A House Natural Resources subcommittee chairman is charging that President Obama delayed a Senate vote on a national monument designation so he could give the impression that he’s moving stalled legislation by executive action.
A bill from Rep. Jared Huffman (D-Calif.) expanding the California Coastal National Monument to include more than 1,600 acres of Mendocino shoreline in the Point Arena-Stornetta Unit passed the House by voice vote last summer and was sitting in the Senate.
But Obama whipped out his pen today and used the 1906 Antiquities Act to declare the coastline protected land, proclaiming that he needed to use his executive authority to do so.
“In my State of the Union address, I said that I would use my authority to protect more of our pristine federal lands for future generations,” Obama said in a statement. “Our country is blessed with some of the most beautiful landscapes in the world. It’s up to us to protect them, so our children’s children can experience them, too. That’s what today is about.”

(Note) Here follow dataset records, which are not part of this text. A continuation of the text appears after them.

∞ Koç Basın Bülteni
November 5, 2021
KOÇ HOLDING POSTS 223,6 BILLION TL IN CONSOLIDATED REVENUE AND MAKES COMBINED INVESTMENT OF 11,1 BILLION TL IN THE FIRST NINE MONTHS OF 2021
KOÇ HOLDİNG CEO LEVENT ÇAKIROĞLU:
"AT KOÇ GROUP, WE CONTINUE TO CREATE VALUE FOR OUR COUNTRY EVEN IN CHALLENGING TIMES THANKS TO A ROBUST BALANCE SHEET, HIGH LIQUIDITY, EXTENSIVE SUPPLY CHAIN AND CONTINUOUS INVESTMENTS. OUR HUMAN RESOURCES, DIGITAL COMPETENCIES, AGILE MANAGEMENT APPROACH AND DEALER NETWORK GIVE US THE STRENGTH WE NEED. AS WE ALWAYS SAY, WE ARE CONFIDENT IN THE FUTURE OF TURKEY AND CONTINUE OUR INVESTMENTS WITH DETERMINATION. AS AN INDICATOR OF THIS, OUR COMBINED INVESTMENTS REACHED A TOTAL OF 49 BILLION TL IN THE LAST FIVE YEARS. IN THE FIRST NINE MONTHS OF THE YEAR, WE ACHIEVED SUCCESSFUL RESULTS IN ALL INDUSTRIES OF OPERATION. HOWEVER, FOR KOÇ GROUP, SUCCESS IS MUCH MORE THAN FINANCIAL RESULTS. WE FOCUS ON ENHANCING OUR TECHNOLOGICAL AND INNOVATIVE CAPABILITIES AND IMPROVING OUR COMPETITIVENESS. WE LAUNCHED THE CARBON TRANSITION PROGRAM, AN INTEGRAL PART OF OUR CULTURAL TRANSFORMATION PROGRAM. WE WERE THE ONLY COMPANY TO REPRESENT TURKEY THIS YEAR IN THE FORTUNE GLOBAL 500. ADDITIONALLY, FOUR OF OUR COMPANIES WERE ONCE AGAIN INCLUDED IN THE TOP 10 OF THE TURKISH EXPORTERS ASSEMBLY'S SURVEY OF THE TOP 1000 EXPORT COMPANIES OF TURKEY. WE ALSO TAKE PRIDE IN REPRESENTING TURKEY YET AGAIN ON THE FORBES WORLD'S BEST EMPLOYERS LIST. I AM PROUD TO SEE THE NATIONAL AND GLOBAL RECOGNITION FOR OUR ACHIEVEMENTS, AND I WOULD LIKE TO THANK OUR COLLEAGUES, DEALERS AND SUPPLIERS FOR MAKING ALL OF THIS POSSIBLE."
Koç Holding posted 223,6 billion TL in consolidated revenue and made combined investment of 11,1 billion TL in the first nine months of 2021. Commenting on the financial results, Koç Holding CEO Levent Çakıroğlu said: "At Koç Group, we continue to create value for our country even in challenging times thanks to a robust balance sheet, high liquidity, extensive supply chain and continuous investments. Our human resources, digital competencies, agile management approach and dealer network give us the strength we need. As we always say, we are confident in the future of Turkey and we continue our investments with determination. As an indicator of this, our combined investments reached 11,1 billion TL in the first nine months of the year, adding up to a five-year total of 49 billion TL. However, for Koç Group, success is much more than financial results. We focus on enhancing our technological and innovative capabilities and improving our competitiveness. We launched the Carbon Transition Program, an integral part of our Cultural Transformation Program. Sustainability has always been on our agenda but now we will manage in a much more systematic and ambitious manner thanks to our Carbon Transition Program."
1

House Natural Resources Public Lands and Environmental Regulation Subcommittee Chairman Rob Bishop (R-Utah), though, said today was about nothing but showmanship.
“The president’s use of the Antiquities Act to expand the Coastal California National Monument is disappointing to say the least. It is also purely political and undermines sincere efforts to reach consensus on questions of conservation,” Bishop said.
“The House passed legislation to incorporate these public lands into the national monument with bipartisan support — both at the committee level and on the House floor. The fact that this bill hasn’t yet been considered in the Senate is not an oversight, it was intentional. The legislation was held up in the Senate so the president could usurp the congressional process. In other words, the House was punked by the president.”
Bishop stressed there was “no immediate urgency to make this a national monument,” either.
“Had the Senate done its job, the bill would have been considered and passed under regular order. There was broad support for the measure,” the congressman said. “The president seems to view the legislative process as relevant only when it is politically convenient. Unfortunately, that is not how our founding fathers intended for the federal government to operate.”
“I am troubled by the way President Obama and Harry Reid misuse the powers entrusted to them by the American people. This only hurts our country as we move forward tackling some of the biggest issues facing the American people.”
The Point Arena-Stornetta Unit becomes the first shoreline addition to the California Coastal National Monument, established by President Clinton in 2000 to protect islands, rocks and reefs within 12 nautical miles of the Golden State’s shores.
It’s not the first time Obama has used the Teddy Roosevelt-era law to bypass Congress, either: in 2012, he invoked the Antiquities Act to establish the César E. Chávez National Monument.
“Instead of using imperial powers, the President should pick up the phone and call upon Senate Democrats to take action,” Natural Resources Committee Chairman Doc Hastings (R-Wash.) said. “The House has already passed legislation, sponsored by a California Democrat, to expand the California Coastal National Monument by adding these lands. There is no inherent danger to this area or compelling reason for the president to take unilateral action now.”